Testifying during a Los Angeles Superior Court hearing to determine the validity of her marriage to Dr. Reza Jarrahy, the 63-year-old Oscar-winning actress said that the former couple never obtained a marriage license and that she does not believe his father was qualified under New York law to marry the couple in the way a priest, rabbi or judge could.
The Iranian-American Jarrahy maintains his father was a valid officiant under Islamic law. The 48-year-old physician filed his petition in May 2018 and is seeking spousal support.
Judge Mark Juhas said his only task is to decide whether Jarrahy’s father had the authority to marry the couple. But Jarrahy’s lawyer, Stephen Kolodny, said the video of the purported wedding that took place in the Hamptons on Long Island, New York in September 2001 is also a test of the actress’ credibility.
According to Kolodny, Davis had her publicist tell the world a day after the ceremony that she and the doctor were married.

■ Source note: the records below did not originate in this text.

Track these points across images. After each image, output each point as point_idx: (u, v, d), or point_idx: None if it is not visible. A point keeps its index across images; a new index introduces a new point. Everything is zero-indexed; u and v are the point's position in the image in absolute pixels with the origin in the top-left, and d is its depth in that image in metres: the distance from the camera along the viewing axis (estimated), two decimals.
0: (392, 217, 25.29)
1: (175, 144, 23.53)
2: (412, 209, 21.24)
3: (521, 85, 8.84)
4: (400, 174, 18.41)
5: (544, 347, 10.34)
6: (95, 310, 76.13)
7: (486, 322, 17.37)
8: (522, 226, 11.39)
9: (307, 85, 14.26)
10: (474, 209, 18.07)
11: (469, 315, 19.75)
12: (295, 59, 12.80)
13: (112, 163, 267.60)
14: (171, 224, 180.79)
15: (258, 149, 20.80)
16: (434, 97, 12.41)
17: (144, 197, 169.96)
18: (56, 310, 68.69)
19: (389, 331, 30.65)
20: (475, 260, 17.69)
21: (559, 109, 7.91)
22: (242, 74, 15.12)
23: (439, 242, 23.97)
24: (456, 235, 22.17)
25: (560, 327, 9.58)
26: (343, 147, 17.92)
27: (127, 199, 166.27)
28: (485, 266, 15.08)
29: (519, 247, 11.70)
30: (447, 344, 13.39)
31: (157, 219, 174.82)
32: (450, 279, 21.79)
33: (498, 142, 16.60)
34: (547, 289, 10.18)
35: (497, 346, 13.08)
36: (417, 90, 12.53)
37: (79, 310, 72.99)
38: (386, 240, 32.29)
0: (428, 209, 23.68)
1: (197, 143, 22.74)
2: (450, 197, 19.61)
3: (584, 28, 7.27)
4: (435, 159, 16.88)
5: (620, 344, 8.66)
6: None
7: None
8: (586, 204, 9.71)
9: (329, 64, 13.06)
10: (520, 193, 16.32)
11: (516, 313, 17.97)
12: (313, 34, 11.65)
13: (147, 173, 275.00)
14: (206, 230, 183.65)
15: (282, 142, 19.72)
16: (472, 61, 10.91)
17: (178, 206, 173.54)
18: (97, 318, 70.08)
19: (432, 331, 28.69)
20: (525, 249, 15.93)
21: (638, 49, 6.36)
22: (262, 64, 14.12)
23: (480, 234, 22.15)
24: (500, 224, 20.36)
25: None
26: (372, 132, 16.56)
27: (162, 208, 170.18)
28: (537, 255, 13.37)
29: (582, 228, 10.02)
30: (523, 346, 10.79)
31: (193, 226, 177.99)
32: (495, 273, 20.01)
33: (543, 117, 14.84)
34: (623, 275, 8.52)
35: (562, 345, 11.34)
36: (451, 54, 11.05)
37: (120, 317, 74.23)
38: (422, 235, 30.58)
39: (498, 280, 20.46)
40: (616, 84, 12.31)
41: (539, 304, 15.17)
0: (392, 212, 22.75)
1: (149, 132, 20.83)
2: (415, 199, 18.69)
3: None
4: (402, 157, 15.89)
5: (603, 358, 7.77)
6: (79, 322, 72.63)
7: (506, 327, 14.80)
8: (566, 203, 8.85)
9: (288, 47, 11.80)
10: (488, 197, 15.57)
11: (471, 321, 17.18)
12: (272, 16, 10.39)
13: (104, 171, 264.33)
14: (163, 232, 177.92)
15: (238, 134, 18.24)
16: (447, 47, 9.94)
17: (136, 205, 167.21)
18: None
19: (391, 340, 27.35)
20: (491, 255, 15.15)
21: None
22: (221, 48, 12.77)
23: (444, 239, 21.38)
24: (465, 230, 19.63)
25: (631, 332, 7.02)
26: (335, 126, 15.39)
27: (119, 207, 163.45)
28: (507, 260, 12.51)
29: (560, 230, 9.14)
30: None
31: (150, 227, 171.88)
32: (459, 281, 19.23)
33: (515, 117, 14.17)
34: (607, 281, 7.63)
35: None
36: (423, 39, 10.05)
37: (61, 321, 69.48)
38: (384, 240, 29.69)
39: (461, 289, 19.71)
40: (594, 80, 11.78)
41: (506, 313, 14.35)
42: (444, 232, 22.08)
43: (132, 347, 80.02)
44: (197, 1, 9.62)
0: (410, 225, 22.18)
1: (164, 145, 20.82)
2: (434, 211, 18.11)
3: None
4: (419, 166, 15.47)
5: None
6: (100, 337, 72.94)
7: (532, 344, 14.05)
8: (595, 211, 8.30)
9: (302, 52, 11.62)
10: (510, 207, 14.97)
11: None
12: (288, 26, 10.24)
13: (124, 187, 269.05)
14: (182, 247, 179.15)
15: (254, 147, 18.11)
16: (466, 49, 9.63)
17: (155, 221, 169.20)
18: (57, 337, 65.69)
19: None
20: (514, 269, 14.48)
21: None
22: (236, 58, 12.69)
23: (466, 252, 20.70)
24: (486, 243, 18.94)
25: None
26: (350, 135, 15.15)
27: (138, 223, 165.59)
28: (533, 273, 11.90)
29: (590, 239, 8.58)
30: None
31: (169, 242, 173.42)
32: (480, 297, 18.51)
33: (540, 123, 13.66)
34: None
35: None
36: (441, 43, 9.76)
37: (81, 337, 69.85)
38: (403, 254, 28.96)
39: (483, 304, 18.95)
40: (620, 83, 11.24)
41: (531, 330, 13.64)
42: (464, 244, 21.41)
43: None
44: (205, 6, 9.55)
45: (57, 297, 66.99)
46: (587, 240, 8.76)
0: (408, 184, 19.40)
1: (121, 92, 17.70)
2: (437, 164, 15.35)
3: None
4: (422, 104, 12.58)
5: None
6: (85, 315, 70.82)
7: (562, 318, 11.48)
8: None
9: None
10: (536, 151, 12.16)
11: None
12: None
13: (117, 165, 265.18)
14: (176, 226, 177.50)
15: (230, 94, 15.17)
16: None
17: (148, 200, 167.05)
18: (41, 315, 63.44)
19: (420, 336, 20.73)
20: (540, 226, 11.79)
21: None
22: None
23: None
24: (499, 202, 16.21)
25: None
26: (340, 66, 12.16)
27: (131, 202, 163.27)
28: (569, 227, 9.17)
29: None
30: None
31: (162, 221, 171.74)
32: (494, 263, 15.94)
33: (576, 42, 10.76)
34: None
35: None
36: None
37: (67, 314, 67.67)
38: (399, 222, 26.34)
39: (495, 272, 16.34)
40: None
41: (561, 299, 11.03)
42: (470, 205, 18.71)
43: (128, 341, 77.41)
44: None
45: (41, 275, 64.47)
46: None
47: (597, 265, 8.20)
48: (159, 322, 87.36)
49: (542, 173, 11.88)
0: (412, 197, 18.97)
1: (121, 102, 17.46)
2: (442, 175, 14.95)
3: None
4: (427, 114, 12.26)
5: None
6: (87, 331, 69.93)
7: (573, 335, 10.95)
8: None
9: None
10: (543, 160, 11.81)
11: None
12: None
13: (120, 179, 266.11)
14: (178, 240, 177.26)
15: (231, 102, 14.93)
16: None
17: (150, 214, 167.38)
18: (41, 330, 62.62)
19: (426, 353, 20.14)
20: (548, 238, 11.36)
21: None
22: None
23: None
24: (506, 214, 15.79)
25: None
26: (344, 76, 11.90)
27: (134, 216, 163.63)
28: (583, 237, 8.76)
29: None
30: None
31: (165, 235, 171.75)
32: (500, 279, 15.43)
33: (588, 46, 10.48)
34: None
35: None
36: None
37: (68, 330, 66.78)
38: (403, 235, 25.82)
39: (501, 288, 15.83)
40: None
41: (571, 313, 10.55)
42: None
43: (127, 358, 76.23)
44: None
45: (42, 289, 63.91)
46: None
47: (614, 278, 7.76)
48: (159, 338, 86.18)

The actress also held herself out as a married woman for the duration of the 17-year relationship with Jarrahy, said Kolodny, who played the video of the ceremony in court during the hearing.
Kolodny questioned Davis about her vows in the video when she told Jarrahy that she considered him her husband and that she would love him until “the end of my days.”
“Were you lying when you said that?,” Kolodny asked.
“No” Davis replied.
“You meant that?” Kolodny inquired.
“Yes,” Davis replied.
Kolodny also has argued that Davis researched and planned the ceremony and agreed that Jarrahy’s father could officiate.
But Juhas said he was not convinced by Kolodny’s argument.
“People say things at weddings,” Juhas said, adding that if everyone was held to what they said during their vows, no one could legally divorce.
Earlier in her testimony, Davis said she and Jarrahy agreed not to get a marriage license until after the ceremony. She said she had been married three times before and feared the media could find the license, figure out where the ceremony was being held and disrupt it with helicopters as they did with one of her previous weddings.
Davis said they ultimately never obtained a marriage license.
She said that during their relationship, they filed separate tax returns and held property in their own names. She said she paid the household expenses.
Davis testified Jarrahy did not claim the two were legally married until they separated, when he told her that he believed they were together long enough to have a common-law marriage. Common-law marriage is not recognized in California.
Testifying after Davis, Jarrahy said his belief that his father was authorized under New York law to marry him and Davis was based in part on conversations he had with a Catholic priest he knew and also on the doctor’s online research. He said Davis also agreed to have his father officiate.
Echoing Kolodny’s argument, he said Davis never told him before their separation that she did not believe they were married.
Asked by Davis’s lawyer, Peter Lauzon, about a 2012 email the doctor penned in which he said he and Davis were unwed, Jarrahy said he was being sarcastic when he wrote it.
Jarrahy said that only three months after the Long Island ceremony, he suggested that he and Davis renew their vows before a justice of the peace in Santa Barbara. He said came up with the idea as a romantic gesture and not out of concern they were not already validly married.
The explanation brought only further questioning from Lauzon, who wondered aloud how the doctor thought it would be romantic to renew vows before a judge.
The former couple have a 17-year-old daughter and twin 15-year-old sons. Jarrahy filed for divorce in May 2018 and asked for spousal support, as well as joint legal and physical custody of the children.